PORTLAND BUREAU OF PLANNING AND SUSTAINABILITY - More housing would be allowed in most of Portland under the Residential Infill Plan's current recommendations.The City Council took different approaches to two contentious measures that were on the agenda for Wednesday, Jan. 28 — the Civic Life Code Change Project and the Residential Infill Project.

The council first referred the Code Change Project back to Commissioner Chloe Eudaly's office without discussion. It later announced that public hearings on RIP, as the infill project is commonly called, will resume in March after amendments have been introduced.

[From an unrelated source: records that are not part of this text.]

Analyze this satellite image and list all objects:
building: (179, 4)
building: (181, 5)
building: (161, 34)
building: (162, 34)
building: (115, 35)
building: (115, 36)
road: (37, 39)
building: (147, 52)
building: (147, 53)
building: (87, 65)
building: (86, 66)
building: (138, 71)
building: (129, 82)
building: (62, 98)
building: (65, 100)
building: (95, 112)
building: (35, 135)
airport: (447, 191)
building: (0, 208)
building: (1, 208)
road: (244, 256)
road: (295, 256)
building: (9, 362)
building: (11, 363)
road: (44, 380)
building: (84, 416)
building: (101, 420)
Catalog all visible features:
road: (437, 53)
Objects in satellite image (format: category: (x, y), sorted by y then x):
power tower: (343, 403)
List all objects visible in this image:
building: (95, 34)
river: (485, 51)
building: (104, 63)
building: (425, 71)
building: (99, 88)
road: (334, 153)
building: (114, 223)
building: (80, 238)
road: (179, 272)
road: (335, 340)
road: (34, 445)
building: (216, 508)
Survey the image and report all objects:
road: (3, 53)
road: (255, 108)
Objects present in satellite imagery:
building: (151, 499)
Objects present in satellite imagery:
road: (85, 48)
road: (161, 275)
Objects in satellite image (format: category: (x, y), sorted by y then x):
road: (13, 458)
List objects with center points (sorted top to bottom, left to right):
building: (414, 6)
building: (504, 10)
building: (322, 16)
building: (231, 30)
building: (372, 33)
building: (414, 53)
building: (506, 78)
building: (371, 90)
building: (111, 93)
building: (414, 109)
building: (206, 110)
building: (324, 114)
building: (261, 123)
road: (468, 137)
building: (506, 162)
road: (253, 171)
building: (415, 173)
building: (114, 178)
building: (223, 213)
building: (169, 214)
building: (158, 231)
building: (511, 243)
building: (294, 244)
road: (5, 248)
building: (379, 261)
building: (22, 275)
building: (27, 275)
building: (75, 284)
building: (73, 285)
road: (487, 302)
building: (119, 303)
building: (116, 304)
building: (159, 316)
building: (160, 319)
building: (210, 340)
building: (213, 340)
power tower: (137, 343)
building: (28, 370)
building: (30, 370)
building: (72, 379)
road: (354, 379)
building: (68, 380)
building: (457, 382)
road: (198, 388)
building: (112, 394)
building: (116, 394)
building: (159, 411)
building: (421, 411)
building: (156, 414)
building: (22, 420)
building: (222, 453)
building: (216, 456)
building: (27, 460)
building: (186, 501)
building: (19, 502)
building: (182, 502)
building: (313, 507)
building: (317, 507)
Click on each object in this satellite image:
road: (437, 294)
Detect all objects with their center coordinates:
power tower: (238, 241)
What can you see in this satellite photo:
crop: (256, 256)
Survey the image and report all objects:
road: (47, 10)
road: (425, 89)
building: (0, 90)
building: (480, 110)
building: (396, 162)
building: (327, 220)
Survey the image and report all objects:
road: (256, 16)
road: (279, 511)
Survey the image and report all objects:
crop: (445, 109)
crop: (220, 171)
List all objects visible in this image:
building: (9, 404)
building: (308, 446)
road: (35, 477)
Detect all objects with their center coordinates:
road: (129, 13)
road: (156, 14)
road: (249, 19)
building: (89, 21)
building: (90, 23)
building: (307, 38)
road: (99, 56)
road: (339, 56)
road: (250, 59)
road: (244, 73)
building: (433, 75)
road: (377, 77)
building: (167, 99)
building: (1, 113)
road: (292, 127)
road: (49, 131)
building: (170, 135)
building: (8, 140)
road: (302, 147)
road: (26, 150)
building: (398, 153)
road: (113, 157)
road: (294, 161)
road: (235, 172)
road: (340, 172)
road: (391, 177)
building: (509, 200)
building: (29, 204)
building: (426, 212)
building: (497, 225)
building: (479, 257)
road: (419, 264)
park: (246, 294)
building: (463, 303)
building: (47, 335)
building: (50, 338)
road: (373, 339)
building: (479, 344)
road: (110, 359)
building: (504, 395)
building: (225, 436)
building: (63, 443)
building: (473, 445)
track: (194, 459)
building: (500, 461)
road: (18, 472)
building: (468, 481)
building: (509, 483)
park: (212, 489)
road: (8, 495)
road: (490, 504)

It Code Change Project is being undertaken by the Office of Community & Civic Life, which Eudaly oversees. It intended to rewrite the City Code to increase public involvement in civic affairs, but has been criticized for eliminating references to existing neighborhood organizations.

Eudlay had proposed a compromise that would guarantee funding for Neighborhood Coalition Offices while city staff review the code and launch a new involvement process that last until at least June 2023. But commissioners Amanda Fritz and Jo Ann Hardesty questioned the lack of details of the public involvement process during the first hearing.

Measures are traditionally referred by to their sponsor's office when there are not enough votes to pass them on the council.

The infill project is intended to increase housing types and lower average costs by allowing up to four units on lots in single-family neighborhoods. The schedule was announced after the council directed the staff of the Bureau of Planning and Sustainability to draft what it called "technical amendments" to the current project recommendations.

The council also announced it will consider drafting amendments proposed by the public on Wednesday, Feb. 12. Mayor Ted Wheeler said he was interested in a "deeper affordability bonus" that would allow up to eight units on most lots. Fritz indicated she was interested in lowering the standard for defining affordable housing from 60% to 50% of the area median family income.

The 2019 Oregon Legislature required Portland and others cities in the metropolitan area to allow duplexes on practically all single-family lots and up to four units on at least some lots in single-family zones by July 1, 2023.